After the expenditure of $2.6 million, the six-month contract with Workforce Resources was terminated in March 2013, and the firm was awarded a new $8.4 million contract extending its services until the end of the year, the telecommunications agency statement said.
A summary of that contract on a federal website said it was a “follow-on contract” and thus could be awarded on a sole-source basis.
The telecommunications agency said its officials and leaders of FirstNet believed that shifting to another contractor would “seriously injure FirstNet’s early planning efforts.”
Wade said the firm’s FirstNet-related consulting force grew to 35.
Presented with more specific questions, however, she wrote in an email that her firm’s legal counsel had advised “that I not answer any further questions regarding the FirstNet project.”
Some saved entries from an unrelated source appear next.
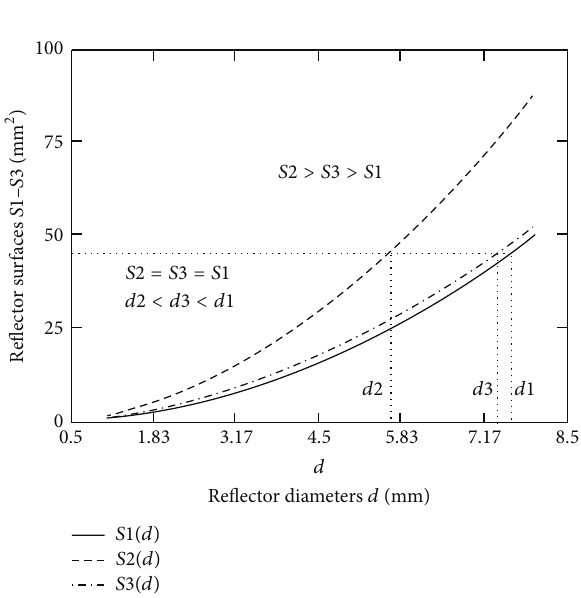
Figure 7: The dependence of reflector surfaces 𝑆1 – 𝑆3 on their reflector diameters 𝑑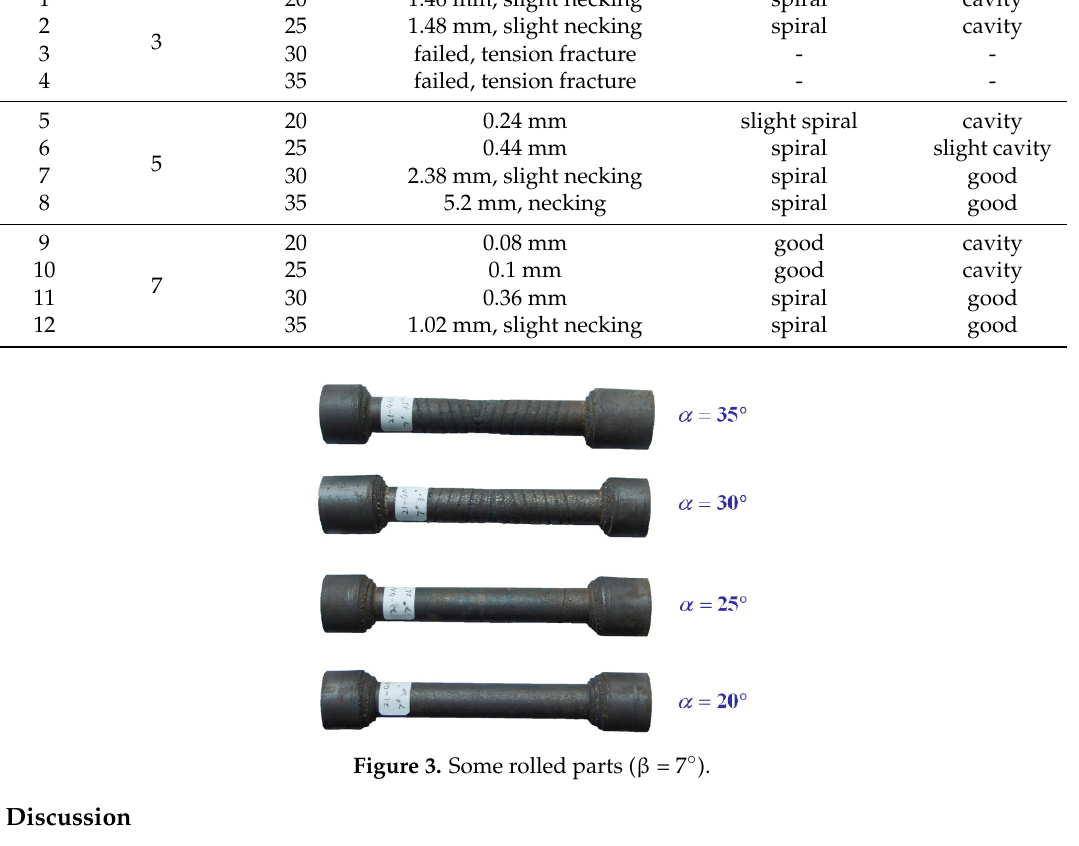
Figure 4. Positions of Diameters measured.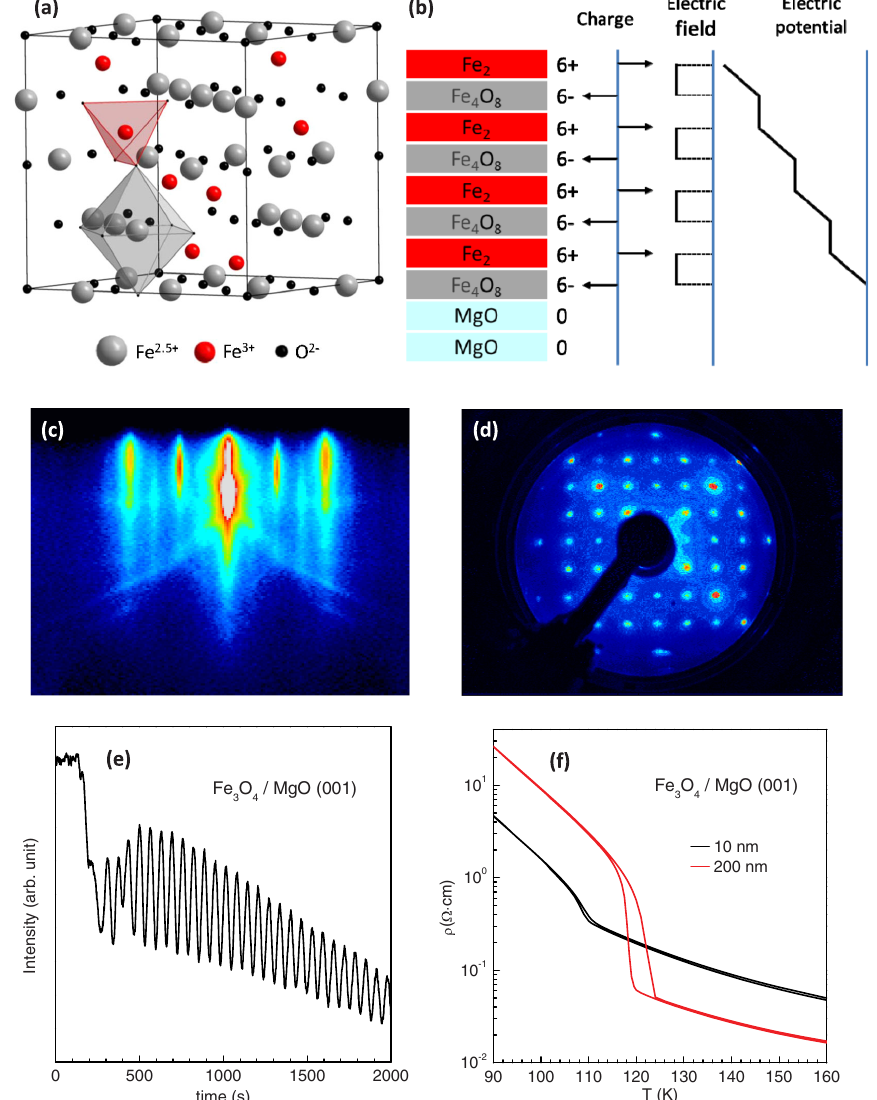
FIG. 1. Fe 3 O 4 on MgO (001). (a) Structure of Fe 3 O 4 . (b) Buildup of the polar catastrophe of Fe 3 O 4 on MgO (001): charged planes, and the corresponding charge, electric field, and electric potential. (c,d) RHEED and LEED patterns, respectively, of a 200-nm epitaxial ffiffiffi p ffiffiffi p 2 2 Þ R 45 ° superstructure. (e) RHEED intensity oscillations of the specularly reflected Fe 3 O 4 (001) film showing the characteristic ð × beam. The electron beam was incident along the [100] direction, with a primary energy of 20 kV. (f) Resistivity as a function of temperature of a 10-nm and a 200-nm thin film, showing the presence of the Verwey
The brouhaha over FirstNet’s alleged exclusion of public safety officials appears to have had an impact.
Harlin McEwen, a former Ithaca, N.Y., police chief who chairs the Public Safety Advisory Committee, said that “after a slow start,” consultation is improving. The panel’s five members were invited to last week’s first meeting of FirstNet’s revamped board, he said.
Whether the agency can succeed, however, is a subject of debate.
With two years already elapsed on a 10-year spectrum license from the Federal Communications Commission, agency officials say they’re making progress and are beginning consultations with each state over how it can join the network.
The task, though, is daunting. FirstNet aims to build a network, likely costing at least $20 billion, using the latest broadband technology, known as 4G LTE (for fourth generation, Long Term Evolution). The goal, apparently, will be to meet performance levels required for current public safety radio systems, meaning that transmissions must work 99.9999 percent of the time, leaving just 31.5 seconds of down time per year.
Some question whether it all makes sense.
Ted Rappaport, founding director of New York University’s WIRELESS research center, said that the FirstNet concept “seems flawed” from a business standpoint because the federal government will build the network and then saddle states with the cost of its operation and maintenance.
Some states have threatened to exercise their rights to “opt out” and build their own systems to federal standards adopted last year.
“Since it’s a new business model, there are potential liabilities for all parties,” Rappaport, a professor of computer science and computer engineering, said in a phone interview. “Will this become a government albatross at the federal level or individual state level? Who’s going to have to pay for it if it doesn’t work or if there are competing interests that marginalize the quality of public safety?”
He said that many public safety officials “have valid concerns that this use of government funding may not be delivering the highest and best value for what is needed by first responders to save people’s lives and keep the peace.”